When she moved from Georgia to San Francisco in the 1930′s she got a job as a chemist, one of her academic loves along with math, and lived on Russian Hill and worked at 5th/Market. She used to tell me stories of spice factories south of market, and, reminding me of the quote that Mark Twain never said, of wearing a fur coat in the cold summer, and using her government gas rations to take drives out of the city during the war. She never liked cold weather. She eventually lived in Modesto for much of her life where the weather better suited her.
She went back to teaching in Modesto and retired from teaching in the early 1980′s. While going through a large pile of photos and documents of hers I found her “Life Diploma” and Secondary Credential which represent, to me, her effort to do her absolute best given the circumstances and time she had to live in. Still, in Modesto, as a teacher, she told me stories of how she was paid less then her male colleagues who had equal or less experience and education.
CA Board of Education Life Diploma 1963
CA Board of Education Secondary Credential 1966
My grandma and me, Easter 1977
I read David Leonhardt’s interview with Obama in the April 28, 2009 NY Times magazine and was immediately reminded of my late grandma (Harriet Rasaka) when I read Obama’s answer to the question, “Would you also encourage men to become more comfortable working in fields that they traditionally have not? I mean, nursing is a very well-paying field. There’s a shortage there.”
THE PRESIDENT: I mean, nursing, teaching are all areas where we need more men. I’ve always said if we can get more men in the classroom, particularly in inner cities where a lot of young people don’t have fathers, that could be of enormous benefit.
Now, as you and I both know, in a lot of those fields they have been underpaid because they were predominantly women’s fields. And so part of what we have to do is to recognize that women are just as likely to be the primary bread earner, if not more likely, than men are today. As a consequence, eliminating the pay gap between men and women, and the pay gap between fields, becomes critically important. And we’ve already taken action, for example, with the Lilly Ledbetter bill (6) to try to move in that direction.

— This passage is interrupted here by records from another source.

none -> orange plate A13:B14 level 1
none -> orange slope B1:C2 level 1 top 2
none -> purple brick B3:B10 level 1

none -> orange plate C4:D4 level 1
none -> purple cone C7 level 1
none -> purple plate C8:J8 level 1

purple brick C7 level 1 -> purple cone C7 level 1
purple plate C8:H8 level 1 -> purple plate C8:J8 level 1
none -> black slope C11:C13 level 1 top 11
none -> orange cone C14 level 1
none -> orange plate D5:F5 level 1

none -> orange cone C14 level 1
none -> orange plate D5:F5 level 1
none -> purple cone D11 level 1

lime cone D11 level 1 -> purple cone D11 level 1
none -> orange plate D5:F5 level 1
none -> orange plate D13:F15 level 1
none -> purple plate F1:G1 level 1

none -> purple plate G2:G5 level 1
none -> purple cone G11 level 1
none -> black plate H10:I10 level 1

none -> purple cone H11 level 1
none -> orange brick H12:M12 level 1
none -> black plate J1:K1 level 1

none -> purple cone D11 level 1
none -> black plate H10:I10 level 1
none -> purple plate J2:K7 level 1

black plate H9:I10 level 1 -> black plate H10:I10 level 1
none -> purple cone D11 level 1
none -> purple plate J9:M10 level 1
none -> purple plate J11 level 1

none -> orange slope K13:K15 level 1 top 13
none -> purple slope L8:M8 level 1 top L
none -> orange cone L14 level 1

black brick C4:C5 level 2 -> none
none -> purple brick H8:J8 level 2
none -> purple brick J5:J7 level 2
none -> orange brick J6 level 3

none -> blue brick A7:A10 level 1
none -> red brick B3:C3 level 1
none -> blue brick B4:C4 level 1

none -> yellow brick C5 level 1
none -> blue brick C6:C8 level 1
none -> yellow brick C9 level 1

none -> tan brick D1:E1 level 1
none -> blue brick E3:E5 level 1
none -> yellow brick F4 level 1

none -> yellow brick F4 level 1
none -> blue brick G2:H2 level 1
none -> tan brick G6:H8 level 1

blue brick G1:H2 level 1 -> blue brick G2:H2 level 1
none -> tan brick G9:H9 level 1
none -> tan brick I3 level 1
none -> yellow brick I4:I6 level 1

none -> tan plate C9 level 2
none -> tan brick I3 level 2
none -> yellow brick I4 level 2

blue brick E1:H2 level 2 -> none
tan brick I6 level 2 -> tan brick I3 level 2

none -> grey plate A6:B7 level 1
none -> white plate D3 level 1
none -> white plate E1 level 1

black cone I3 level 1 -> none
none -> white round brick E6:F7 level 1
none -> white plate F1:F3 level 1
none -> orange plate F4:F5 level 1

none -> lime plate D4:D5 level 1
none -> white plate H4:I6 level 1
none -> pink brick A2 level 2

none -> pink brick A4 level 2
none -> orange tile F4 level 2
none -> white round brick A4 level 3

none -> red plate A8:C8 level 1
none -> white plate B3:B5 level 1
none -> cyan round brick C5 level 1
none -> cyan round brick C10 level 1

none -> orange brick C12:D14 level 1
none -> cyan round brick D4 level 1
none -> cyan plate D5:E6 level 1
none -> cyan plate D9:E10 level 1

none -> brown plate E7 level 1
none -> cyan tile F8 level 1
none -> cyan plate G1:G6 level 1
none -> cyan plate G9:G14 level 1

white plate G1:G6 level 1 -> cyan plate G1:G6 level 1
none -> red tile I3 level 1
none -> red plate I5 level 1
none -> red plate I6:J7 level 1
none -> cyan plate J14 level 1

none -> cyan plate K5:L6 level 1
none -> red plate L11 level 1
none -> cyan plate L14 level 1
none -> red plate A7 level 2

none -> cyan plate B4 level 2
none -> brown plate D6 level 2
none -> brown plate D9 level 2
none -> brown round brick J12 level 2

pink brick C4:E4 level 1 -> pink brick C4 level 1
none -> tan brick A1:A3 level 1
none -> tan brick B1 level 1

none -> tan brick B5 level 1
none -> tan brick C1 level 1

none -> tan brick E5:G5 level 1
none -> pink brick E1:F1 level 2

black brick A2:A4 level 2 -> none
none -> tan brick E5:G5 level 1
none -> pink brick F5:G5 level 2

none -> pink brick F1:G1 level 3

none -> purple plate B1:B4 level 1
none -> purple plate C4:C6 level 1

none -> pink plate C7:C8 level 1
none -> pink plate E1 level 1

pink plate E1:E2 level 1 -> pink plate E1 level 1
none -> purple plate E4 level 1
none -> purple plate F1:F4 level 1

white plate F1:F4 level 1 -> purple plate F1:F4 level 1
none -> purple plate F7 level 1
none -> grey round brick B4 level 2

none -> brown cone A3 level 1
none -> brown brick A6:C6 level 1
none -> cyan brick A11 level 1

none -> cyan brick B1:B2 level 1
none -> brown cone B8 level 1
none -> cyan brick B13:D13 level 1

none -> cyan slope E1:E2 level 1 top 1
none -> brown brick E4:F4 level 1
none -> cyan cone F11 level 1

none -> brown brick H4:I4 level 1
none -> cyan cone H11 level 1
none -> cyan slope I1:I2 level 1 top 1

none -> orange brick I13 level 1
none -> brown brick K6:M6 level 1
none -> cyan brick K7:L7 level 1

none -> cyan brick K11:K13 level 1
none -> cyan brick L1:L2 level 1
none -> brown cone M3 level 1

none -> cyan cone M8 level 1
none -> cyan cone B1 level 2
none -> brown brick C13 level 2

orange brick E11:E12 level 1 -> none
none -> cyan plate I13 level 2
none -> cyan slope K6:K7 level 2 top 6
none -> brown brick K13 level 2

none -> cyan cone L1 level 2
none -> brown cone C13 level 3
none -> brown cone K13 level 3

I think that if you start seeing nursing pay better and teaching pay better, and some of these other professions, you’re going to see more men in those fields, although there’s a little bit of a chicken and an egg — if you start getting more men in those fields, then the stereotypes about this being a woman’s field and all the gender stereotypes that arise out of thinking that somehow they’re not the primary breadwinner, those stereotypes start being whittled away.